Print the text of all the rows below with no changes, leaving out the pictures.

⟨

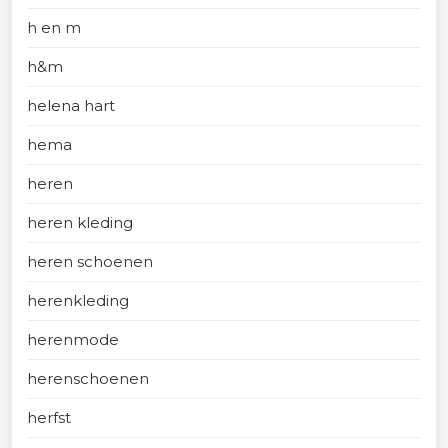
h en m
h&m
helena hart
hema
heren
heren kleding
heren schoenen
herenkleding
herenmode
herenschoenen
herfst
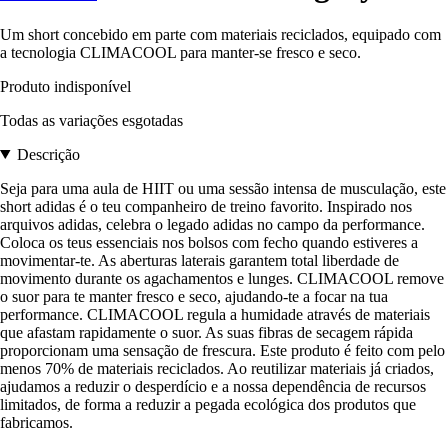
Um short concebido em parte com materiais reciclados, equipado com
a tecnologia CLIMACOOL para manter-se fresco e seco.
Produto indisponível
Todas as variações esgotadas
Descrição
Seja para uma aula de HIIT ou uma sessão intensa de musculação, este
short adidas é o teu companheiro de treino favorito. Inspirado nos
arquivos adidas, celebra o legado adidas no campo da performance.
Coloca os teus essenciais nos bolsos com fecho quando estiveres a
movimentar-te. As aberturas laterais garantem total liberdade de
movimento durante os agachamentos e lunges. CLIMACOOL remove
o suor para te manter fresco e seco, ajudando-te a focar na tua
performance. CLIMACOOL regula a humidade através de materiais
que afastam rapidamente o suor. As suas fibras de secagem rápida
proporcionam uma sensação de frescura. Este produto é feito com pelo
menos 70% de materiais reciclados. Ao reutilizar materiais já criados,
ajudamos a reduzir o desperdício e a nossa dependência de recursos
limitados, de forma a reduzir a pegada ecológica dos produtos que
fabricamos.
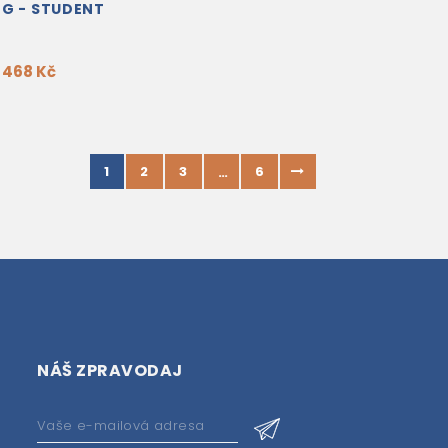
NG - STUDENT
ITH DIGIBOOK
468 Kč
1
2
3
6
…
NÁŠ ZPRAVODAJ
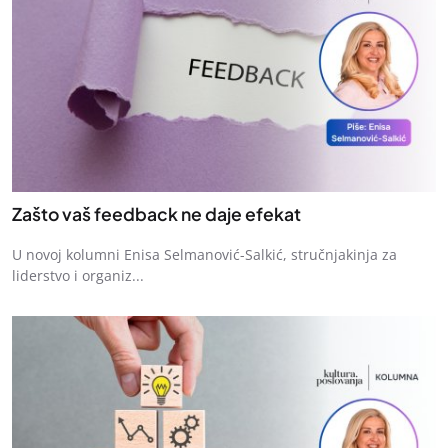
Zašto vaš feedback ne daje efekat
U novoj kolumni Enisa Selmanović-Salkić, stručnjakinja za
liderstvo i organiz...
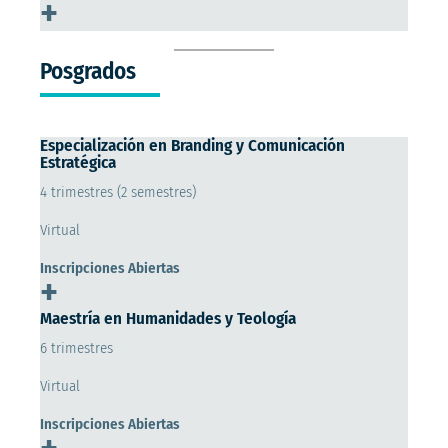
+
Posgrados
Especialización en Branding y Comunicación
Estratégica
4 trimestres (2 semestres)
Virtual
Inscripciones Abiertas
+
Maestría en Humanidades y Teología
6 trimestres
Virtual
Inscripciones Abiertas
+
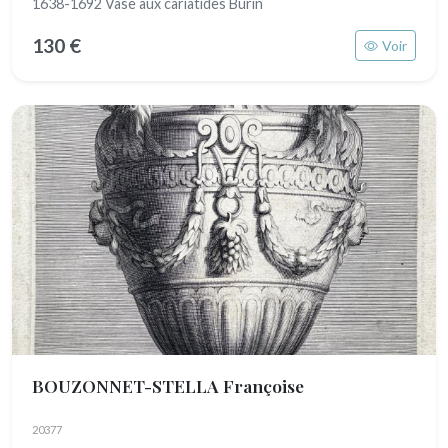
1638-1692 Vase aux cariatides Burin
130 €
Voir
BOUZONNET-STELLA Françoise
20377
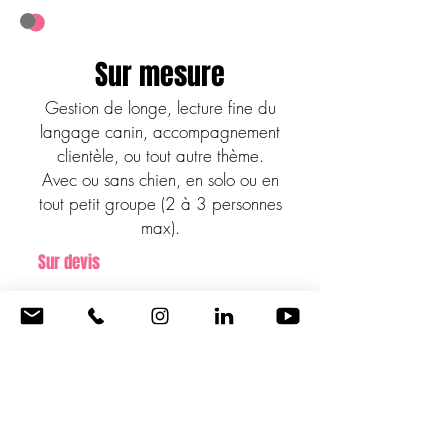
Sur mesure
Gestion de longe, lecture fine du
langage canin, accompagnement
clientèle, ou tout autre thème.
Avec ou sans chien, en solo ou en
tout petit groupe (2 à 3 personnes
max).
Sur devis
JE DECOUVRE LA FORMULE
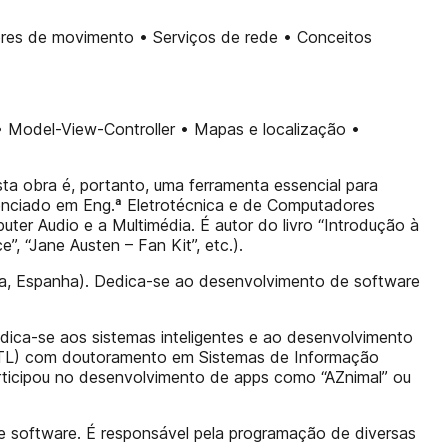
sores de movimento • Serviços de rede • Conceitos
 Model-View-Controller • Mapas e localização •
Esta obra é, portanto, uma ferramenta essencial para
cenciado em Eng.ª Eletrotécnica e de Computadores
r Audio e a Multimédia. É autor do livro “Introdução à
, “Jane Austen – Fan Kit”, etc.).
a, Espanha). Dedica-se ao desenvolvimento de software
dica-se aos sistemas inteligentes e ao desenvolvimento
T/UTL) com doutoramento em Sistemas de Informação
articipou no desenvolvimento de apps como “AZnimal” ou
de software. É responsável pela programação de diversas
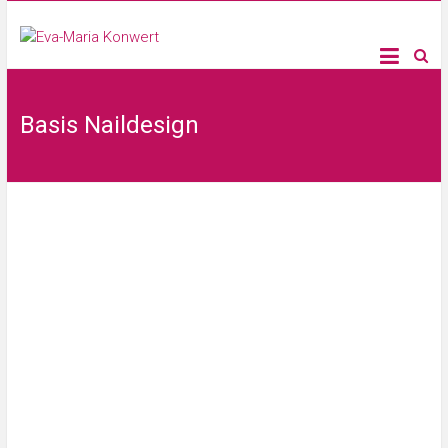
Basis Naildesign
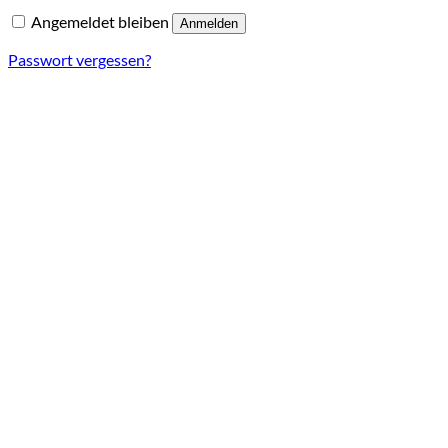
Angemeldet bleiben
Anmelden
Passwort vergessen?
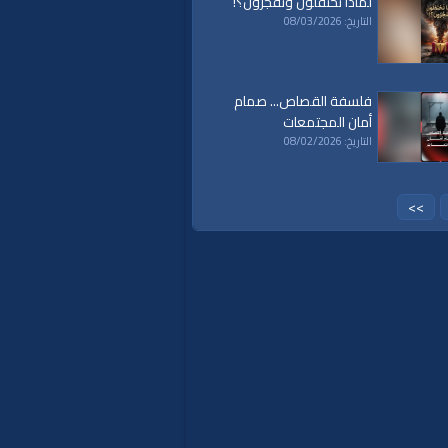
لماذا تحتفلون وتَفجُرُون؟!
التاريخ: 08/03/2026
فلسفة القصاص... صمام
أمان المجتمعات
التاريخ: 08/02/2026
>>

⟩

-- Solution --
h en m
h&m
helena hart
hema
heren
heren kleding
heren schoenen
herenkleding
herenmode
herenschoenen
herfst
Um short concebido em parte com materiais reciclados, equipado com
a tecnologia CLIMACOOL para manter-se fresco e seco.
Produto indisponível
Todas as variações esgotadas
Descrição
Seja para uma aula de HIIT ou uma sessão intensa de musculação, este
short adidas é o teu companheiro de treino favorito. Inspirado nos
arquivos adidas, celebra o legado adidas no campo da performance.
Coloca os teus essenciais nos bolsos com fecho quando estiveres a
movimentar-te. As aberturas laterais garantem total liberdade de
movimento durante os agachamentos e lunges. CLIMACOOL remove
o suor para te manter fresco e seco, ajudando-te a focar na tua
performance. CLIMACOOL regula a humidade através de materiais
que afastam rapidamente o suor. As suas fibras de secagem rápida
proporcionam uma sensação de frescura. Este produto é feito com pelo
menos 70% de materiais reciclados. Ao reutilizar materiais já criados,
ajudamos a reduzir o desperdício e a nossa dependência de recursos
limitados, de forma a reduzir a pegada ecológica dos produtos que
fabricamos.
NG - STUDENT
ITH DIGIBOOK
468 Kč
1
2
3
6
…
NÁŠ ZPRAVODAJ
Zašto vaš feedback ne daje efekat
U novoj kolumni Enisa Selmanović-Salkić, stručnjakinja za
liderstvo i organiz...
+
Posgrados
Especialización en Branding y Comunicación
Estratégica
4 trimestres (2 semestres)
Virtual
Inscripciones Abiertas
+
Maestría en Humanidades y Teología
6 trimestres
Virtual
Inscripciones Abiertas
+
1638-1692 Vase aux cariatides Burin
130 €
Voir
BOUZONNET-STELLA Françoise
20377
Sur mesure
Gestion de longe, lecture fine du
langage canin, accompagnement
clientèle, ou tout autre thème.
Avec ou sans chien, en solo ou en
tout petit groupe (2 à 3 personnes
max).
Sur devis
JE DECOUVRE LA FORMULE
sores de movimento • Serviços de rede • Conceitos
 Model-View-Controller • Mapas e localização •
Esta obra é, portanto, uma ferramenta essencial para
cenciado em Eng.ª Eletrotécnica e de Computadores
r Audio e a Multimédia. É autor do livro “Introdução à
, “Jane Austen – Fan Kit”, etc.).
a, Espanha). Dedica-se ao desenvolvimento de software
dica-se aos sistemas inteligentes e ao desenvolvimento
T/UTL) com doutoramento em Sistemas de Informação
articipou no desenvolvimento de apps como “AZnimal” ou
de software. É responsável pela programação de diversas
Basis Naildesign
Angemeldet bleiben
Anmelden
Passwort vergessen?
لماذا تحتفلون وتَفجُرُون؟!
التاريخ: 08/03/2026
فلسفة القصاص... صمام
أمان المجتمعات
التاريخ: 08/02/2026
>>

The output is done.